Dr. Fraud, PhD, Overcoming Feelings of Inadequacy
September 21, 2012 • comment(s)
While currently in between jobs and adjusting to a new place, I have been doing my best to focus on my past successes in order to pave a new path for myself. This journey has reminded me of just how difficult it is to always concentrate on the positive. Unfortunately, feelings of self-doubt and fear of failure occasionally plague me. As hard as I try to fight it, negativity infiltrates my mind as I think to myself, “I’m a fraud!”
Ironically, the time that I most felt like a fake was in the first few months after I finished my PhD. You would think that at that moment, I would believe that all of my hard work made me worthy of a terminal degree. Instead, I began to wonder if the world of academicians would find out that a phony was allowed into their elite club. Beyond my own issues with self-doubt, the anticlimactic nature of reaching the biggest goal I had set for myself up until that time hit me like a ton of bricks. I think I expected fireworks, or at least an overwhelming sense of accomplishment. In reality, I thought to myself, “This is it?” And no REAL doctor would feel that way, right?

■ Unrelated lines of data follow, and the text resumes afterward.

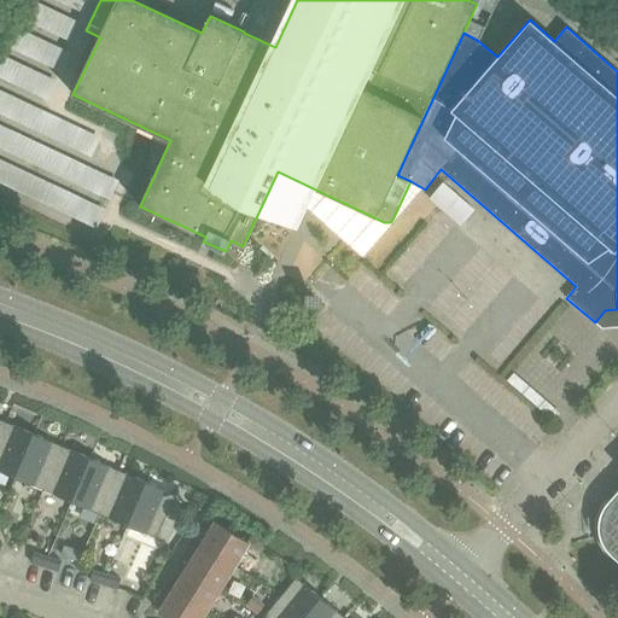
[(4,423),(0,431),(0,472),(5,474),(6,472),(15,476),(33,435),(4,423)]
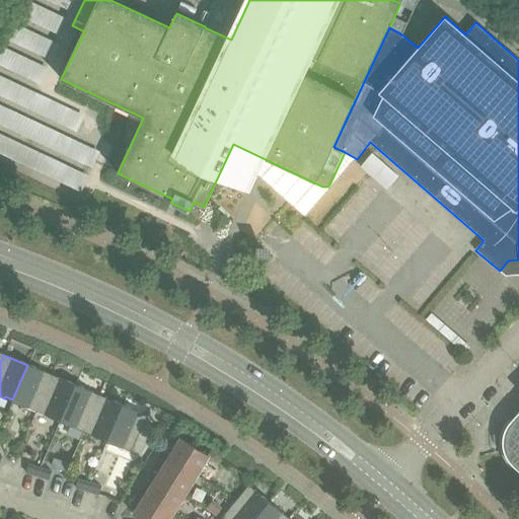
[(27,365),(12,399),(21,403),(20,405),(35,412),(52,375),(27,365)]
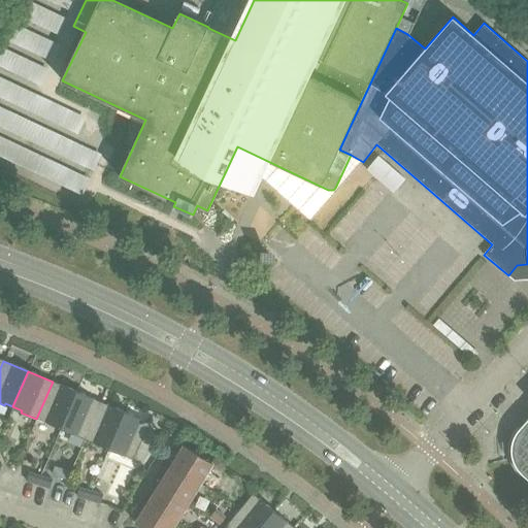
[(53,382),(36,419),(53,426),(54,424),(62,428),(76,392),(53,382)]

Apparently, feeling like a fraud has an official name, and I am not alone in my self-deprecation. The term “impostor syndrome” was coined by psychologists in the 1970s and is used to describe when people dismiss their achievements as the result of timing, good fortune, or the ability to convince others they are smarter or more capable than they really are. Men and women experience impostor syndrome in equal numbers, but as a woman I know all too well how media continuously plants impostor seeds in the minds of females in particular. In fact, my feeling of being a fraud sometimes extends beyond my professional life and permeates my role as a woman in society. I have proven that it is possible to question whether or not I am a REAL woman when I doubt my maternal instinct, am mystified by the idea of work-life balance, or consistently fail at fitting into my skinny jeans.
No one is perfect all of the time; it seems obvious, but I have to remind myself during times of self-doubt. Winston Churchill said, “Success is not final, failure is not fatal; it is the courage to continue that counts.” If I allowed myself to get stuck in the fear of being a fake, I would seek out unchallenging work and never take a promotion. Everyone who has ever achieved greatness has failed, and many have felt like phonies when they reached milestones on the road to success. The important thing is that they kept going and did not let self-doubt keep them from accomplishing even bigger dreams.
When the fraud monster starts to creep up on me I cope by uncovering the source of my self-doubt and recognizing that I am not alone. Occasionally I feel like an impostor because I have unreasonable expectations for myself. Other times I use self-doubt as fuel to motivate myself to work hard when I am anxious or procrastinating. I might even employ self-deprecation to lower others’ expectations of me so they will be impressed when I do succeed. It is important that I find out why I am feeling like a fraud so I can change my train of thought from worrying about failure to welcoming opportunities to learn and grow. Oftentimes, I just need to take a peek at the select thank you cards and letters of commendation I keep in a box to remind myself that I have made a difference. I also take great comfort in knowing that many people have felt like frauds at some points in their lives. It was important for me to share my feelings of inadequacy with trusted friends, colleagues, and mentors; knowing that people I see as role models have also experienced impostor syndrome lightens my emotional rucksack enough that I can continue along a successful path.